## [Requirement]
Give again, word for word, every line below from the one that has "путешествие совершает капелька, с" through the one that has "El Departament de", both included, and no others.

★ ★ ★

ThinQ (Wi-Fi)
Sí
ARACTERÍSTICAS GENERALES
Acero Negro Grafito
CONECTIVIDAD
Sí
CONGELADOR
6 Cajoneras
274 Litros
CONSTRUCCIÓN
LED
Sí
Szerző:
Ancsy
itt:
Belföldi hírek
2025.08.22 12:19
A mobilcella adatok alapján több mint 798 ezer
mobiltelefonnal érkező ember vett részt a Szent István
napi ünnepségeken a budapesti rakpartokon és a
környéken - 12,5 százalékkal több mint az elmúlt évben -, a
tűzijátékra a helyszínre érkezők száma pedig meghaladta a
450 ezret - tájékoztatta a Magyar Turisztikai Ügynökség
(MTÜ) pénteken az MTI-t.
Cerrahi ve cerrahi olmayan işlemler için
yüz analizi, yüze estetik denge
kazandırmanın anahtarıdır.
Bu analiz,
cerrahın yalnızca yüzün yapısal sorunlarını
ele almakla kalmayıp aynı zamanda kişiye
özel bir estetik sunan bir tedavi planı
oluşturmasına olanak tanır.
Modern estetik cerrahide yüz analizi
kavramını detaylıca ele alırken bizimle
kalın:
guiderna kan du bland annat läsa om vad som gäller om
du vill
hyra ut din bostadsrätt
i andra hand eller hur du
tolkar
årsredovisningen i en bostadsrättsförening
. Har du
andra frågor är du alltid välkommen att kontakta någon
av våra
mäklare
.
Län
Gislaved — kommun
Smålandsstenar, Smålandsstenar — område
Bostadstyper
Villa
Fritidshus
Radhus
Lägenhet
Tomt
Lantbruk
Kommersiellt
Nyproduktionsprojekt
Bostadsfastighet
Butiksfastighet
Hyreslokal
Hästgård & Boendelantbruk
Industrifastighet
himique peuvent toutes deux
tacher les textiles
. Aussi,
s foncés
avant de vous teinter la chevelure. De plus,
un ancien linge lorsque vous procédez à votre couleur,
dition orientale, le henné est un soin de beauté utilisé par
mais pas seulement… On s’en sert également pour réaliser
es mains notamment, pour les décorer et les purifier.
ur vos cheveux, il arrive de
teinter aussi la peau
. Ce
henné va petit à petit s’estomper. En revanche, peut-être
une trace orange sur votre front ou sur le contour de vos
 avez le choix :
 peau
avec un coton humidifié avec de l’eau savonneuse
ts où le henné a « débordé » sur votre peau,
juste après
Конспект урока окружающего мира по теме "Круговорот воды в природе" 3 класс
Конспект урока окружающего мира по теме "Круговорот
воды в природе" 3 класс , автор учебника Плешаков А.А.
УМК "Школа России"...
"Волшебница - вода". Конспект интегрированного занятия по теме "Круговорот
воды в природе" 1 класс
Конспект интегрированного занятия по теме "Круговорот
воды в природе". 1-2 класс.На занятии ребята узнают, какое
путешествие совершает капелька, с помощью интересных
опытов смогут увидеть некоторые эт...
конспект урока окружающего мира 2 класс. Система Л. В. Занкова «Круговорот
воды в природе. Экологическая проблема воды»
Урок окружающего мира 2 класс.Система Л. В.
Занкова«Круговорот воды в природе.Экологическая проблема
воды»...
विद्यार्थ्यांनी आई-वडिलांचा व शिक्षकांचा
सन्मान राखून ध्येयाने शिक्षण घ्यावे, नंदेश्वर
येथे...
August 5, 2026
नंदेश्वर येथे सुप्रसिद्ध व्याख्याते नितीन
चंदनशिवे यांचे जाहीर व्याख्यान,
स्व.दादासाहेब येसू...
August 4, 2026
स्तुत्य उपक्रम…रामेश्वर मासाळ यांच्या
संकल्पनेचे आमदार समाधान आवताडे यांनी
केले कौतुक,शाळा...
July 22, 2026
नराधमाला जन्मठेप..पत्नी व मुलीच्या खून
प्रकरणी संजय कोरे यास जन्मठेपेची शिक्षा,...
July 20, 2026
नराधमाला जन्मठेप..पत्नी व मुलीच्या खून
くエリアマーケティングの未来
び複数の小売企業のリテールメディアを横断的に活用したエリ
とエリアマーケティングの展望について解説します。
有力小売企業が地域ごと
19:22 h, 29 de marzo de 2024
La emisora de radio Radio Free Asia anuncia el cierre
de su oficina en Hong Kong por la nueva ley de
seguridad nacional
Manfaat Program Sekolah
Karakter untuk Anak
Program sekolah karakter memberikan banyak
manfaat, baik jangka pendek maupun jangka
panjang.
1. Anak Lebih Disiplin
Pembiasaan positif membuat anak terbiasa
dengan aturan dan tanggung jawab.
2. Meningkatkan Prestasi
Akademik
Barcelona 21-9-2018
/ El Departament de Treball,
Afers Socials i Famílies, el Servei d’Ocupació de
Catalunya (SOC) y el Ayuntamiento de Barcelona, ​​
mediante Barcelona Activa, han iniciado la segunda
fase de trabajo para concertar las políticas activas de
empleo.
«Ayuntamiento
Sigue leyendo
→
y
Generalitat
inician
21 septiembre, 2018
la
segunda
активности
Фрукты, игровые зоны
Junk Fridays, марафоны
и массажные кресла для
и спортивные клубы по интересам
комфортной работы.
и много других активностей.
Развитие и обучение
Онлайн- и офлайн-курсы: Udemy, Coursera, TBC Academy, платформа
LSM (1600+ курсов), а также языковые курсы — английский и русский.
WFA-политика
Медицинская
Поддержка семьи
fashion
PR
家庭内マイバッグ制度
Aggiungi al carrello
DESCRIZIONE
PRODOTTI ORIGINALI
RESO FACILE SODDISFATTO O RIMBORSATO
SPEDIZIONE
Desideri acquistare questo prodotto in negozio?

★ ★ ★

## [Solution for this problem]
путешествие совершает капелька, с помощью интересных
опытов смогут увидеть некоторые эт...
конспект урока окружающего мира 2 класс. Система Л. В. Занкова «Круговорот
воды в природе. Экологическая проблема воды»
Урок окружающего мира 2 класс.Система Л. В.
Занкова«Круговорот воды в природе.Экологическая проблема
воды»...
विद्यार्थ्यांनी आई-वडिलांचा व शिक्षकांचा
सन्मान राखून ध्येयाने शिक्षण घ्यावे, नंदेश्वर
येथे...
August 5, 2026
नंदेश्वर येथे सुप्रसिद्ध व्याख्याते नितीन
चंदनशिवे यांचे जाहीर व्याख्यान,
स्व.दादासाहेब येसू...
August 4, 2026
स्तुत्य उपक्रम…रामेश्वर मासाळ यांच्या
संकल्पनेचे आमदार समाधान आवताडे यांनी
केले कौतुक,शाळा...
July 22, 2026
नराधमाला जन्मठेप..पत्नी व मुलीच्या खून
प्रकरणी संजय कोरे यास जन्मठेपेची शिक्षा,...
July 20, 2026
नराधमाला जन्मठेप..पत्नी व मुलीच्या खून
くエリアマーケティングの未来
び複数の小売企業のリテールメディアを横断的に活用したエリ
とエリアマーケティングの展望について解説します。
有力小売企業が地域ごと
19:22 h, 29 de marzo de 2024
La emisora de radio Radio Free Asia anuncia el cierre
de su oficina en Hong Kong por la nueva ley de
seguridad nacional
Manfaat Program Sekolah
Karakter untuk Anak
Program sekolah karakter memberikan banyak
manfaat, baik jangka pendek maupun jangka
panjang.
1. Anak Lebih Disiplin
Pembiasaan positif membuat anak terbiasa
dengan aturan dan tanggung jawab.
2. Meningkatkan Prestasi
Akademik
Barcelona 21-9-2018
/ El Departament de Treball,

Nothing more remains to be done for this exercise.